EU nationals living and working in the UK are understandably anxious about how the ‘leave’ vote will affect their long term prospects – and employers have been plunged into uncertainty over what changes to employment law may or may not be on the horizon.
There are many questions in particular around the whole ‘right to work’ issue – will a new points system be introduced? will employing migrant workers become more complex? will the rules about exchange of data across Europe be changed? – and of course no-one knows the answers.
But the issue has brought the importance of employee screening sharply into focus – and highlighted some key areas that HR needs to pay attention to. So if your business employs EU workers, what are the issues you should be thinking about?
Although there is much speculation about changes that may be made to the immigration system, for the moment nothing has changed. All the previous rules for employing migrant workers still apply and it is vital that employers continue to conduct rigorous checks on candidate’s identity and their legal right to work in the UK. Documents still need to be checked to establish that it is ‘beyond reasonable doubt’ that they have not been forged or falsified and that people are who they say they are. The penalties for getting it wrong are severe. Employers face a potential fine of £20,000 per illegal worker, as well as a two-year prison sentence if they are found to be knowingly employing illegal workers. Don’t fall into the trap of thinking that the uncertainty means you can relax and overlook the rules. UK Visas and Immigration is applying increasing pressure on employers to make sure the necessary checks are carried out – witness the recent experience of the Byron Hamburgers chain, where dozens of staff were arrested following an immigration crack-down.
Brexit has caused an enormous amount of anxiety amongst EU nationals, many of whom are extremely worried about the potential impact on both their work and home lives. As an employer, you cannot provide the answers, but it is important to keep the lines of communication open and to give employees the opportunity to voice their views and concerns. Take whatever opportunities you can to stress the value the business places on having a diverse workforce. Be prepared to listen to people’s concerns both on a one-to-one basis and through staff forums. Use your intranet or other regular communication channels to keep people up-to-date with any developments as they arise. Don’t forget that staff who are not directly affected may also be feeling unsettled and concerned about their colleagues. A recent CIPD poll showed that 70 per cent of HR practitioners believed Brexit would either weaken or significantly weaken employee morale. Both senior management and HR have a key role to play in ensuring regular, open communication takes place, but line managers will also find themselves facing questions and may need guidance on the most appropriate way to deal with their team in the current ambiguous scenario.

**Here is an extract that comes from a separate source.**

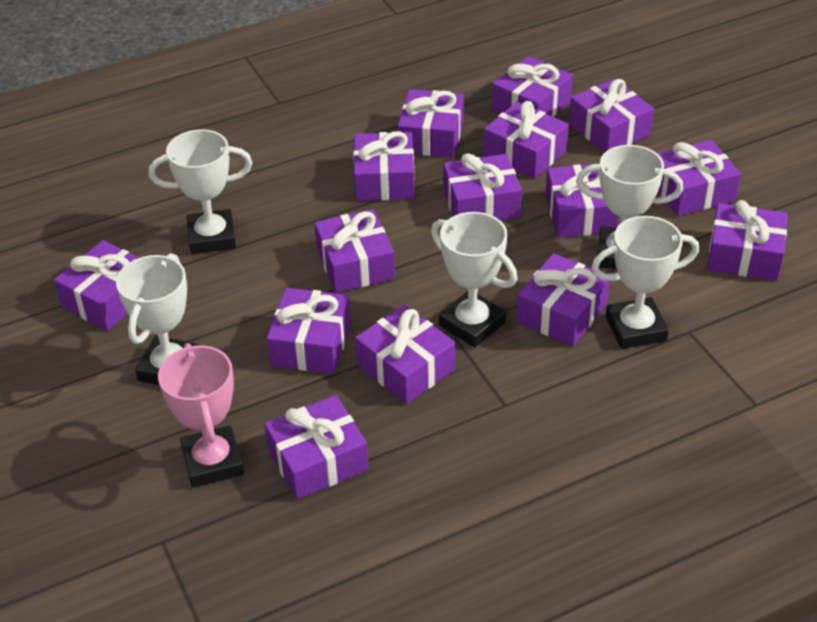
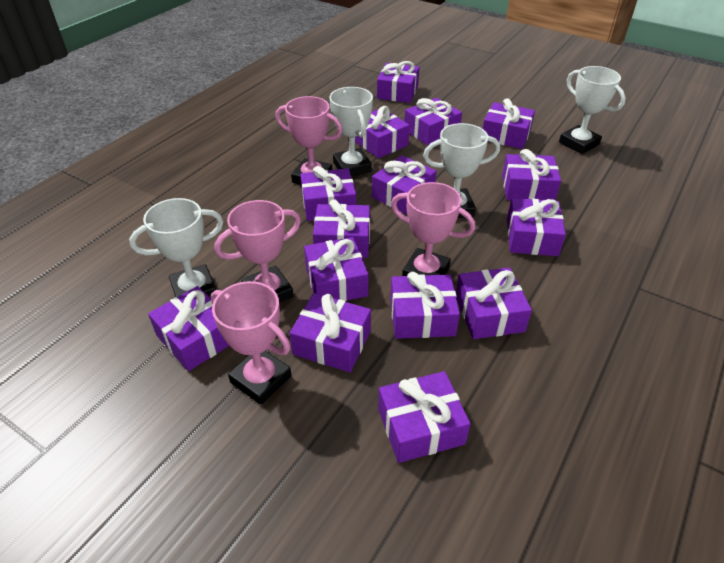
pink trophy: [158,343,244,488] = 1 -> [211,281,292,405] [214,200,301,303] [275,96,343,185] [391,182,475,276] = 4
white trophy: [116,253,200,385] [149,129,252,254] [431,212,517,348] [576,145,683,269] [591,216,699,349] = 5 -> [129,198,223,298] [330,87,373,176] [423,123,500,218] [559,66,626,154] = 4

Do you have a clear overview of the immigration status of your workforce in the UK and Europe? If you have gone through a thorough vetting procedure, you should have all the necessary proof of right to work documents on file. Now is probably a good time to conduct an audit so that you can get a helicopter view of just how many staff may potentially be affected if the rules change. An audit will also help you get a picture of people’s individual situations and to see when documents expire or need to be renewed or revalidated. Don’t forget to include UK staff who are working in or seconded to positions in other European countries as they may also be affected depending on the final arrangements that are made during the Brexit negotiations. Having a clear picture of the make-up and status of the workforce will mean you are better prepared to react if and when changes are made.